The results in Table 9 highlight the performance of SMART models with different parameter scales across various metrics. As the model scale increases from SMART 1M to SMART 96M, there is a significant improvement in both the interactive metrics and the map-based metrics. This indicates that larger models are better at capturing interactions and understanding map-based context, leading to enhanced performance in these areas. However, the kinematic metrics show minimal variation. Additionally, the training time and average inference time increase substantially with larger models, reflecting the trade-off between model performance and computational cost. Validation is conducted every 50,000 train steps. The model is considered to have converged if there is no significant loss reduction or metric improvement after five consecutive validations. The training and inference time is measured on 32 NVIDIA TESLA V100 GPUs.

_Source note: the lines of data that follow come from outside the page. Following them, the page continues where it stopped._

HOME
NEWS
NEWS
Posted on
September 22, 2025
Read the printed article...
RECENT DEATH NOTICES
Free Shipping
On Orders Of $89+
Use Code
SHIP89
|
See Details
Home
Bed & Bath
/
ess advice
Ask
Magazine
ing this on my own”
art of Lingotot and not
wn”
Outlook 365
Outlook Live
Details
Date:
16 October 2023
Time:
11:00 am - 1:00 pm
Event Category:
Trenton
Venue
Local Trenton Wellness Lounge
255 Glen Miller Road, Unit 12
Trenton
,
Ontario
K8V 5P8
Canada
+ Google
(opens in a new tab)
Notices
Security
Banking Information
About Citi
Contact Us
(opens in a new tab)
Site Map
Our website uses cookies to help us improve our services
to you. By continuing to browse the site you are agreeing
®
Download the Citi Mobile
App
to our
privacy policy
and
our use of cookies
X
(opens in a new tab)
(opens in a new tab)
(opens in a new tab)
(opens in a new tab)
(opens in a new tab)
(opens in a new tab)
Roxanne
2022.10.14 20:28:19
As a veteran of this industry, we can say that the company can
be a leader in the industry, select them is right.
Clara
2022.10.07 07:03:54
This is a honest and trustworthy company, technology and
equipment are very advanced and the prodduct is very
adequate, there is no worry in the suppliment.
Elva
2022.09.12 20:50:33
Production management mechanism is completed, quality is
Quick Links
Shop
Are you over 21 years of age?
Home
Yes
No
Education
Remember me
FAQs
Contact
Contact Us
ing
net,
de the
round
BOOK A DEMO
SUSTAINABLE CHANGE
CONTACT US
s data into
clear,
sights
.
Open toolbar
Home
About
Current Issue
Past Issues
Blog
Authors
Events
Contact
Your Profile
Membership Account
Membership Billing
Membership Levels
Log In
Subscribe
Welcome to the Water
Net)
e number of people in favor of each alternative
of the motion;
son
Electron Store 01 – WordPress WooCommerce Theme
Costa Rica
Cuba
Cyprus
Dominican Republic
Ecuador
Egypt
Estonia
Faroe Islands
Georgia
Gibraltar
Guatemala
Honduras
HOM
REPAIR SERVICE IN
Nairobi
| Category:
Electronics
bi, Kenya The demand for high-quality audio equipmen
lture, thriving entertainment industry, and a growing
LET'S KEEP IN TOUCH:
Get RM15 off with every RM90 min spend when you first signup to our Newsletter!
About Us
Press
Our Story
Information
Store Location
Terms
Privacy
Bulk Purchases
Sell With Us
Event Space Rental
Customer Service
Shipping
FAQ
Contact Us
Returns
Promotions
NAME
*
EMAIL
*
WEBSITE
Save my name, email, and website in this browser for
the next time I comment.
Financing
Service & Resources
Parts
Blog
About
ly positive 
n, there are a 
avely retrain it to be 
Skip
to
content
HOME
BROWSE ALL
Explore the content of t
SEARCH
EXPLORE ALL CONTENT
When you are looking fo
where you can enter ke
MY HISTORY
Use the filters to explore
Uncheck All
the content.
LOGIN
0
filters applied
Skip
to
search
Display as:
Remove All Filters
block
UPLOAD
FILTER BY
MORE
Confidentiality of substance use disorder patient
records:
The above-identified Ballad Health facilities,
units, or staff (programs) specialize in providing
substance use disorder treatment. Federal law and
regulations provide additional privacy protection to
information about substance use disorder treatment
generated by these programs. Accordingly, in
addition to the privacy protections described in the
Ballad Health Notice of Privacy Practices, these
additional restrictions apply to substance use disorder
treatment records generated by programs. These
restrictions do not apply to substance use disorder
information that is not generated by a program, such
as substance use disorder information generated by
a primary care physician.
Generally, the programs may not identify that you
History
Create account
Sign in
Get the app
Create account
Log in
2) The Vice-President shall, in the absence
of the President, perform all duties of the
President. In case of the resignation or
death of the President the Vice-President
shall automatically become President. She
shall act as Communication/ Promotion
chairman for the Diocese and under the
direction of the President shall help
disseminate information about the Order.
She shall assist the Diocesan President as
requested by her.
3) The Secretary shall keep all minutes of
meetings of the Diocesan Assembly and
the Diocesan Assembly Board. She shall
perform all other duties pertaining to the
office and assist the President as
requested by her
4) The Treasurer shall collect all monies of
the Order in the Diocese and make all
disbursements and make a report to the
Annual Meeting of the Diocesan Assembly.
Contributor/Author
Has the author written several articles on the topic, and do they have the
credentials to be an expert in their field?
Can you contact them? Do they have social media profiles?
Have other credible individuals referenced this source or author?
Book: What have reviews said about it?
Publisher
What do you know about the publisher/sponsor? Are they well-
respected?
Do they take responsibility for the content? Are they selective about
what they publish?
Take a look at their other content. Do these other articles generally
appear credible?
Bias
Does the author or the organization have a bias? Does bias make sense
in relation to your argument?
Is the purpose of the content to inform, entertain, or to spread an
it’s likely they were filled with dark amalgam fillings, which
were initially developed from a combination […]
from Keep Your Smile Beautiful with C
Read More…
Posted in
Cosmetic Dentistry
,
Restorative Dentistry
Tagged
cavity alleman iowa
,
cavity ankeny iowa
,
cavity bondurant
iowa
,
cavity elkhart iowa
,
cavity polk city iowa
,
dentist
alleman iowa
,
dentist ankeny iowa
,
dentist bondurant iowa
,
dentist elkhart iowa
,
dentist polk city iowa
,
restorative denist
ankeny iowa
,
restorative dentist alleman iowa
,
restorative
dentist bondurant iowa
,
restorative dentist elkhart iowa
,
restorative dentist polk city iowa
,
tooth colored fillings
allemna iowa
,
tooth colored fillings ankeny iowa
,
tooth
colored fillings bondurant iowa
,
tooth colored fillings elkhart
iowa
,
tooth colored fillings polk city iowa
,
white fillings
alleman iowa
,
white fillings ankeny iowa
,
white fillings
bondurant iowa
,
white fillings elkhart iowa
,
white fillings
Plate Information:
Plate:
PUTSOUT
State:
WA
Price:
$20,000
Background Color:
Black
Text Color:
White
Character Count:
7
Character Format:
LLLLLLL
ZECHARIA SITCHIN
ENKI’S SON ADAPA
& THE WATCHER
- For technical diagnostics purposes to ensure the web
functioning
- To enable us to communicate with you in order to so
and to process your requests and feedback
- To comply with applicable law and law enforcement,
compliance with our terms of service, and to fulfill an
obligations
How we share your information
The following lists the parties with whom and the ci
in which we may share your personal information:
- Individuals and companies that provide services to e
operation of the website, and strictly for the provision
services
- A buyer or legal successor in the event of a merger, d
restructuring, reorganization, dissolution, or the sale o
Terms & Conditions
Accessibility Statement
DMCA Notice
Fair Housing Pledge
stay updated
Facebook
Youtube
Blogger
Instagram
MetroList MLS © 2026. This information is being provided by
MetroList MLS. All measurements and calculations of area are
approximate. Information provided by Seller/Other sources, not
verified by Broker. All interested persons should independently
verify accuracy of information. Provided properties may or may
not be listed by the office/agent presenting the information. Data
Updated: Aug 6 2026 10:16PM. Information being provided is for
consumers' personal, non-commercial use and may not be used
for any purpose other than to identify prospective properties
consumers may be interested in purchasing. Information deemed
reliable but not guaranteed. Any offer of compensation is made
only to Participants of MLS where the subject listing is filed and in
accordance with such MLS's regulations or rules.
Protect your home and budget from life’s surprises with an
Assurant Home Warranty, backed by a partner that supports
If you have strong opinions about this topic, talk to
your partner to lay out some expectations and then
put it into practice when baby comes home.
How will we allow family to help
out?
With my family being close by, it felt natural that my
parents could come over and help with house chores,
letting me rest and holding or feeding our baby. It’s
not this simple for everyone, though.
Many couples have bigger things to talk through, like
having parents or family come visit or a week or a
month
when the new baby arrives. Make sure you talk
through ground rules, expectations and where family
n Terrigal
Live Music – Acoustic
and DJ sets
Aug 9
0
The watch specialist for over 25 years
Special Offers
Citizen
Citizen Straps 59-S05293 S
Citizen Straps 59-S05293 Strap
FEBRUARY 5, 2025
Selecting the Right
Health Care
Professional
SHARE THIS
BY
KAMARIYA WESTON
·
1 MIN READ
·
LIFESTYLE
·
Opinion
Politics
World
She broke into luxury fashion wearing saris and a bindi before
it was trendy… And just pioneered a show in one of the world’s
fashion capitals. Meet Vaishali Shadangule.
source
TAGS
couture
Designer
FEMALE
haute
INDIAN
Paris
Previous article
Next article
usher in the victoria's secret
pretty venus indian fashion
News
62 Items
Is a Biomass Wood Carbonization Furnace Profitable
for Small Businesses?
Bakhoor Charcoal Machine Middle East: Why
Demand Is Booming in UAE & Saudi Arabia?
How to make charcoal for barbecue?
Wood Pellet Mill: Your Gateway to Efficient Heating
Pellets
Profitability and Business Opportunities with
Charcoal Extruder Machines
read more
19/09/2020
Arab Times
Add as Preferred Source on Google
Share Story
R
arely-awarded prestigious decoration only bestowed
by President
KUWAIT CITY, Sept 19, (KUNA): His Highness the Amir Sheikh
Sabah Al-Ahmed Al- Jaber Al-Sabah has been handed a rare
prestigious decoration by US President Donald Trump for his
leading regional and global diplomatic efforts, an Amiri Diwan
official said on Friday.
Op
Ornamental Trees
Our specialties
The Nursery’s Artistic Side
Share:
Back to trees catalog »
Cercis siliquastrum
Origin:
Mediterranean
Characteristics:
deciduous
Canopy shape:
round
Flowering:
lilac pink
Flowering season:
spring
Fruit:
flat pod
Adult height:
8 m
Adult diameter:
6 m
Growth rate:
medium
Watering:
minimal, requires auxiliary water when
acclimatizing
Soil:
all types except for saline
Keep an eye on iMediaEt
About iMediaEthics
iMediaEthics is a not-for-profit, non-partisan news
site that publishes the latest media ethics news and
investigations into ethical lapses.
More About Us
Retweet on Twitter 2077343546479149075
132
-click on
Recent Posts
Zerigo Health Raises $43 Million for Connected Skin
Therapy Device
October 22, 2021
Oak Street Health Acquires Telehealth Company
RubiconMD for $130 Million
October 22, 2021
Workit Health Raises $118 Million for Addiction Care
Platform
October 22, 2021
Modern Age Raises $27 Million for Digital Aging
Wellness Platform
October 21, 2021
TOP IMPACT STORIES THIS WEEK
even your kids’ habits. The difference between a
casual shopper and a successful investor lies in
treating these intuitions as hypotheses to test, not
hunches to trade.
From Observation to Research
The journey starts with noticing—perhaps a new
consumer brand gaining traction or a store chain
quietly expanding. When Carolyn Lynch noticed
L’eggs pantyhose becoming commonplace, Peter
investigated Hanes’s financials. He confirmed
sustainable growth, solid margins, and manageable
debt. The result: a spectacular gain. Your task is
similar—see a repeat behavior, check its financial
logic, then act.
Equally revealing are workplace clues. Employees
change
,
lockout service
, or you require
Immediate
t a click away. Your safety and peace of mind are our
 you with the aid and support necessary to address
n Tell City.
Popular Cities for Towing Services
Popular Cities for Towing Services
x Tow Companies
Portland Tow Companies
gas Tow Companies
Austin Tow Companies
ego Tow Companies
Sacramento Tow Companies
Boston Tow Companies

SMART: Scalable Multi-agent Real-time Simulation via Next-token Prediction (2024)

References

Top Articles
Latest Posts
Article information

Author: Delena Feil

Last Updated:

Views: 6239

Rating: 4.4 / 5 (65 voted)

Reviews: 88% of readers found this page helpful

Author information

Name: Delena Feil

Birthday: 1998-08-29

Address: 747 Lubowitz Run, Sidmouth, HI 90646-5543

Phone: +99513241752844

Job: Design Supervisor

Hobby: Digital arts, Lacemaking, Air sports, Running, Scouting, Shooting, Puzzles

Introduction: My name is Delena Feil, I am a clean, splendid, calm, fancy, jolly, bright, faithful person who loves writing and wants to share my knowledge and understanding with you.